─── DATA FOR THE TASK ───
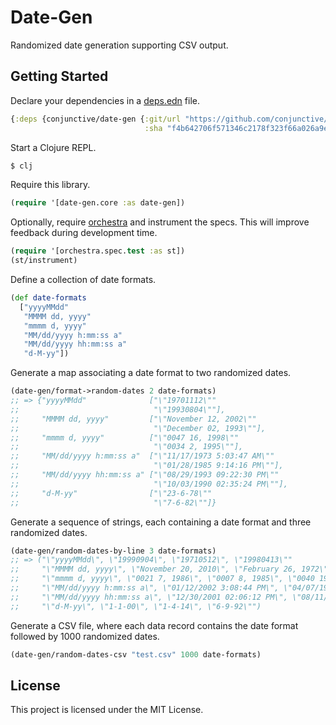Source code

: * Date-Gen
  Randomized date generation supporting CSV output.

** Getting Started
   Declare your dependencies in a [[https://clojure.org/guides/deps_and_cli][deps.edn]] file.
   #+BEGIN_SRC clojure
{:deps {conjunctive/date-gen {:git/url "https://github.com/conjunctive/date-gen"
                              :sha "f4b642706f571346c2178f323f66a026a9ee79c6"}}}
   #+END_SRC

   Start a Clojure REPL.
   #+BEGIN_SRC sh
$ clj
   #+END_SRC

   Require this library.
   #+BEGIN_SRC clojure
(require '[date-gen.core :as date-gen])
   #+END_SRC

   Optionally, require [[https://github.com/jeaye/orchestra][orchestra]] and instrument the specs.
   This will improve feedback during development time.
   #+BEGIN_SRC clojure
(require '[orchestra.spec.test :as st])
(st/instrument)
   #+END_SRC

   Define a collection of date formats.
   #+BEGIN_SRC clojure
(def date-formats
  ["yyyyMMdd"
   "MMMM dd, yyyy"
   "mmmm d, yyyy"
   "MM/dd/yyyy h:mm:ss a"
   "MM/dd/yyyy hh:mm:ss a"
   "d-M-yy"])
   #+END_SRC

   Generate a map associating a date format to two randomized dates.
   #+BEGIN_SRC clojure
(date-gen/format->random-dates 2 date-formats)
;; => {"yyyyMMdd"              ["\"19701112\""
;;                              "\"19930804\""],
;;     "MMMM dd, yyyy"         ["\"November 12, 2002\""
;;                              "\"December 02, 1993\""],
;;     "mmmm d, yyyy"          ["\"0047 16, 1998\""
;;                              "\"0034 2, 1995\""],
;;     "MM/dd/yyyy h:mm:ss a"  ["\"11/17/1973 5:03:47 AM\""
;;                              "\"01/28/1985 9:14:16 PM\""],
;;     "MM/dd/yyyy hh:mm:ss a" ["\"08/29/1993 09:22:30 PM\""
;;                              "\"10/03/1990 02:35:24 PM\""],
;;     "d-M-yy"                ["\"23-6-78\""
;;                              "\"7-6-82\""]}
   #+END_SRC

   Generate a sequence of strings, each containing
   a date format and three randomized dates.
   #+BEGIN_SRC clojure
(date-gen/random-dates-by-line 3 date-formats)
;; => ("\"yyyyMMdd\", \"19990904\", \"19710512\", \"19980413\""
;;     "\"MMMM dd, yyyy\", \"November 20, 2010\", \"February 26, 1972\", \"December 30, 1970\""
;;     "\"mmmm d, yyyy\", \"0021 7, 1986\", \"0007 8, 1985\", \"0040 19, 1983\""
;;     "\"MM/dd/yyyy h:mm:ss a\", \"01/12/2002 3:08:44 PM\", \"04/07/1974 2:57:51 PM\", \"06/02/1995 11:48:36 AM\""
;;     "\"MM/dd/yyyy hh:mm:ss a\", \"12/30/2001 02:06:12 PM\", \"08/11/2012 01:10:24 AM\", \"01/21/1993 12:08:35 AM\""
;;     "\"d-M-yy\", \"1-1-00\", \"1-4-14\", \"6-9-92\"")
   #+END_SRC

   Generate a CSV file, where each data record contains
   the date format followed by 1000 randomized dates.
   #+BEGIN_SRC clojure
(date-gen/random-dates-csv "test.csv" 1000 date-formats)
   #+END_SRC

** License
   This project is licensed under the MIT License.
───
─── DATA FOR THE TASK ───
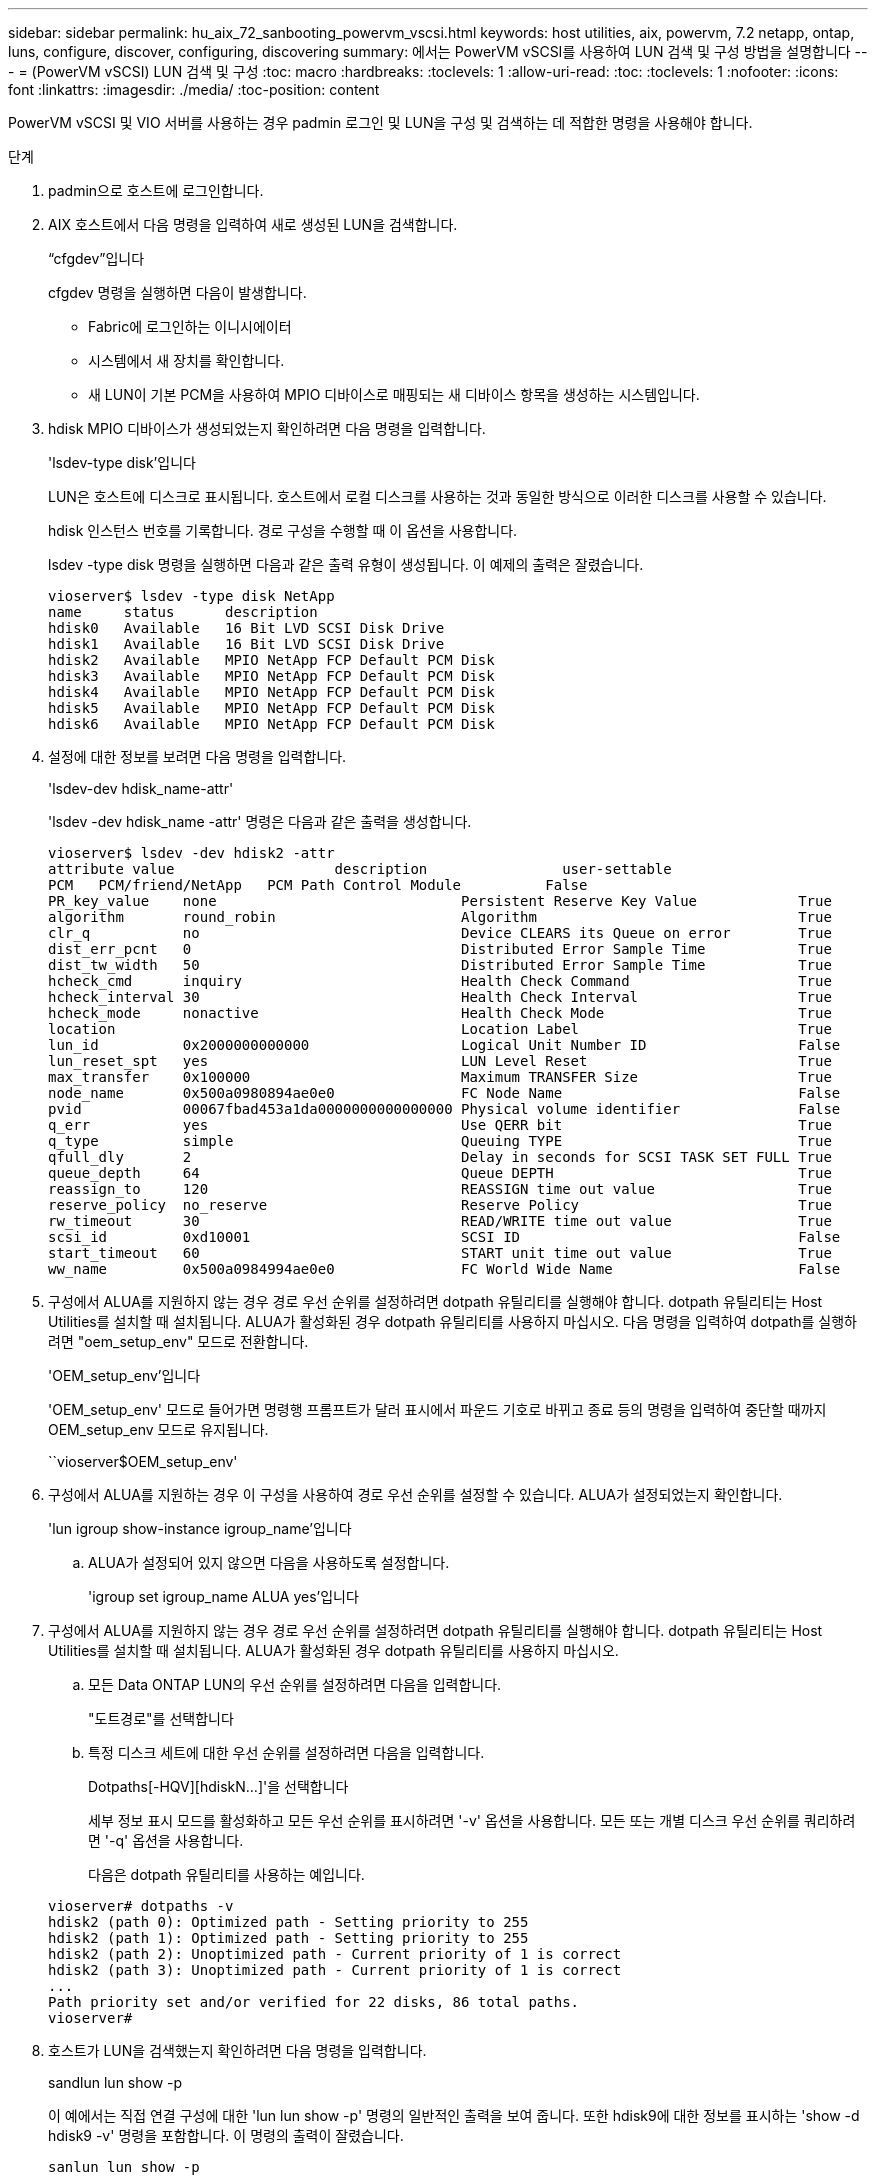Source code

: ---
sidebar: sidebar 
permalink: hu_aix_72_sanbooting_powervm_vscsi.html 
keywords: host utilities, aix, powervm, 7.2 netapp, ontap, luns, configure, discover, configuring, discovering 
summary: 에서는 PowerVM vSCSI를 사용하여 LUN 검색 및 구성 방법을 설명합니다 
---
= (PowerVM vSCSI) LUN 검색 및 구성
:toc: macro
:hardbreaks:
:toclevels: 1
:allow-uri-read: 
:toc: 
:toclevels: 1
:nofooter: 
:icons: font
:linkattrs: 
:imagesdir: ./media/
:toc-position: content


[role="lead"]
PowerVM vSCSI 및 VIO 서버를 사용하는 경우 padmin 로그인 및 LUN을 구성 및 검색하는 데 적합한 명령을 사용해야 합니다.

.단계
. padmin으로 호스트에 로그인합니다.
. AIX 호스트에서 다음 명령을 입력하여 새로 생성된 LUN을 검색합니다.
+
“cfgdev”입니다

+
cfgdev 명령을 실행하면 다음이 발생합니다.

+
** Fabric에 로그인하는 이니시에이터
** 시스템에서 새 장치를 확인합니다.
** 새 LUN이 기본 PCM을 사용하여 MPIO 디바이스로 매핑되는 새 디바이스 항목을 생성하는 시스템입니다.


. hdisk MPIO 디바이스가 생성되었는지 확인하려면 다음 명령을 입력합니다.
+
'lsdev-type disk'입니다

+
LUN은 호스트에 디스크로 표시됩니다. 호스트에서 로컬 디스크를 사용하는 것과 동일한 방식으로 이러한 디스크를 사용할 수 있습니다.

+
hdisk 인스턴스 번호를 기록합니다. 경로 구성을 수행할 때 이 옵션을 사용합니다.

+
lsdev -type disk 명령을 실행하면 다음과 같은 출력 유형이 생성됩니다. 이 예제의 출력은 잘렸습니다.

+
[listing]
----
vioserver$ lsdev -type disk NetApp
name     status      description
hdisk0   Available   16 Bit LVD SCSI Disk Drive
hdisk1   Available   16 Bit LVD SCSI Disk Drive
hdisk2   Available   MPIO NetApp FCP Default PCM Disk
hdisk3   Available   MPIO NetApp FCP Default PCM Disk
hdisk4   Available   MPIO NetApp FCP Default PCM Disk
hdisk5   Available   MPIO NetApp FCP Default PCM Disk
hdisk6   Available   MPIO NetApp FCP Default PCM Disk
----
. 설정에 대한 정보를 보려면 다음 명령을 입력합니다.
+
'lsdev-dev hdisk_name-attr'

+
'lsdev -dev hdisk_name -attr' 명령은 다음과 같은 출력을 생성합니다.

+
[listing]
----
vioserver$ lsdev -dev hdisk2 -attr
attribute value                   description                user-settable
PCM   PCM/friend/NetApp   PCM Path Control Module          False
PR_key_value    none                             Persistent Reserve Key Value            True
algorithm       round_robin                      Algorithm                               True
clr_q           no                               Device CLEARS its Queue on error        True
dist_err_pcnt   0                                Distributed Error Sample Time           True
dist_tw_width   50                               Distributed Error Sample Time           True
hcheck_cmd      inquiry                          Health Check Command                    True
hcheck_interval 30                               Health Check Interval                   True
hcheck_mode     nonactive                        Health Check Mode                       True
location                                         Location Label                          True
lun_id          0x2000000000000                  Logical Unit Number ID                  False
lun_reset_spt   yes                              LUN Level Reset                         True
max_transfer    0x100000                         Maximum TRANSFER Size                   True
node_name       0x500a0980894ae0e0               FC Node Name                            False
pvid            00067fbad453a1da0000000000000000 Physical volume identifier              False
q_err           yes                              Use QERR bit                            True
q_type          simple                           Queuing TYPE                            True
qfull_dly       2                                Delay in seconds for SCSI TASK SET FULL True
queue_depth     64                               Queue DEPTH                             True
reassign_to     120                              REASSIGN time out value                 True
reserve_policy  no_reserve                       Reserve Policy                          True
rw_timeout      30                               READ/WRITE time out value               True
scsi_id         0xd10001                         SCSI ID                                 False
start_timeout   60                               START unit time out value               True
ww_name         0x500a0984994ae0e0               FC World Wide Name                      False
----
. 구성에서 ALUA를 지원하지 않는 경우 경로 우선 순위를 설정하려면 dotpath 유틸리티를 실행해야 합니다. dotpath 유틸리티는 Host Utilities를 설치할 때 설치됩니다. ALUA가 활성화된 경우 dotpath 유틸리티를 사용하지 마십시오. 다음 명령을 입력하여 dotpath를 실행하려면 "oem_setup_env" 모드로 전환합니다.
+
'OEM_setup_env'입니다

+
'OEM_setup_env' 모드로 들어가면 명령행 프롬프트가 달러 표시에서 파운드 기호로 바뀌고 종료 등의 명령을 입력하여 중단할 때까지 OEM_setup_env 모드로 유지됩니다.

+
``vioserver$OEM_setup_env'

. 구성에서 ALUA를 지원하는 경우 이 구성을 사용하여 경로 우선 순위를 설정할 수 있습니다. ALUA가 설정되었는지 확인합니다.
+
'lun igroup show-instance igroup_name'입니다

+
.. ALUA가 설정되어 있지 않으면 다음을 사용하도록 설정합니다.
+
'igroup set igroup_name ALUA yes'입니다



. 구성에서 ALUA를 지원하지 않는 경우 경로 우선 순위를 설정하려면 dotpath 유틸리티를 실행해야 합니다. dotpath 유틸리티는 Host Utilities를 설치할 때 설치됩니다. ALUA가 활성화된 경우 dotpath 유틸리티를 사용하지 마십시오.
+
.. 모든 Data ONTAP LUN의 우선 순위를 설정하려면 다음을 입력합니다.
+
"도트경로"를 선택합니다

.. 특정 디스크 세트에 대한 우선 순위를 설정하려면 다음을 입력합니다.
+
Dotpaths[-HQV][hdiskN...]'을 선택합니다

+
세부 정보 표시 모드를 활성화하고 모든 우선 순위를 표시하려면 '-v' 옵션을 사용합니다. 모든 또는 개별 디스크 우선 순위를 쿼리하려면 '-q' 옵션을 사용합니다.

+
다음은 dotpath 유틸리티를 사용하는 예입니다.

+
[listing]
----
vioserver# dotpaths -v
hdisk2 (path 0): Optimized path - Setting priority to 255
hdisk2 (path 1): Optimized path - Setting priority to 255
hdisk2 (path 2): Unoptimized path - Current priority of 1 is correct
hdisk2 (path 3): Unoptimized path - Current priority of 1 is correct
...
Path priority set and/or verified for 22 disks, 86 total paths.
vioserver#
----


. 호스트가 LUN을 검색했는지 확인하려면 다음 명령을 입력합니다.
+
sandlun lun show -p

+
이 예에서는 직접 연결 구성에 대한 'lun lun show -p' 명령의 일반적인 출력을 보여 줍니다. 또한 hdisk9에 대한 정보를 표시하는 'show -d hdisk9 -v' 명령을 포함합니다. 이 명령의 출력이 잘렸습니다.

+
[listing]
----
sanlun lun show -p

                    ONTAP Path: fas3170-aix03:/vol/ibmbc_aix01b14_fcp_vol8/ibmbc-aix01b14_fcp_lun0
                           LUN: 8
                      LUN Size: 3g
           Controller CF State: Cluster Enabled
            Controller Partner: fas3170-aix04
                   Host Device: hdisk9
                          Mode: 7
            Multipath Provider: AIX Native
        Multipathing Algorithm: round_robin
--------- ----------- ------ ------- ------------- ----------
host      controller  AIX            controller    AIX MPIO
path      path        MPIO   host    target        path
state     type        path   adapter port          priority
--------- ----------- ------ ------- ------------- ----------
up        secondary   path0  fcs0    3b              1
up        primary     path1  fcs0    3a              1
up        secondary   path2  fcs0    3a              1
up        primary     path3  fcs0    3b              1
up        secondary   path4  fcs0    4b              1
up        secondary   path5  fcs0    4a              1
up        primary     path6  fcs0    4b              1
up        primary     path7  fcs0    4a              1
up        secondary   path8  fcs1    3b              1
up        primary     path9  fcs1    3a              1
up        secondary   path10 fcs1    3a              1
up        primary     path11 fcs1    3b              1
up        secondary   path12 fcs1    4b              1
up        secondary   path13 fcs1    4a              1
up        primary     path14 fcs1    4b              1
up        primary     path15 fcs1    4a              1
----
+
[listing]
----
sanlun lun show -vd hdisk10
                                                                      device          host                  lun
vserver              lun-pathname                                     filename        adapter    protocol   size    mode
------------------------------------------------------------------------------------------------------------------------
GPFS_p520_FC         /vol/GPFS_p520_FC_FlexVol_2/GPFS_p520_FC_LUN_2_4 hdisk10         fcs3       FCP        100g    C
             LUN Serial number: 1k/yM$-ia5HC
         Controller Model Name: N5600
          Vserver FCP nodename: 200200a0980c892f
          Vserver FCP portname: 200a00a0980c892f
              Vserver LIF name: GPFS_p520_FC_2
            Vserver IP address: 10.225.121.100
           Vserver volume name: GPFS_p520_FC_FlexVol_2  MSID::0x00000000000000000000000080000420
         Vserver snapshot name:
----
───
PROMPT —
Scan the listing for the word "github". Copy every line in which it appears.

RESULT OF THE TASK —
{:deps {conjunctive/date-gen {:git/url "https://github.com/conjunctive/date-gen"
   Optionally, require [[https://github.com/jeaye/orchestra][orchestra]] and instrument the specs.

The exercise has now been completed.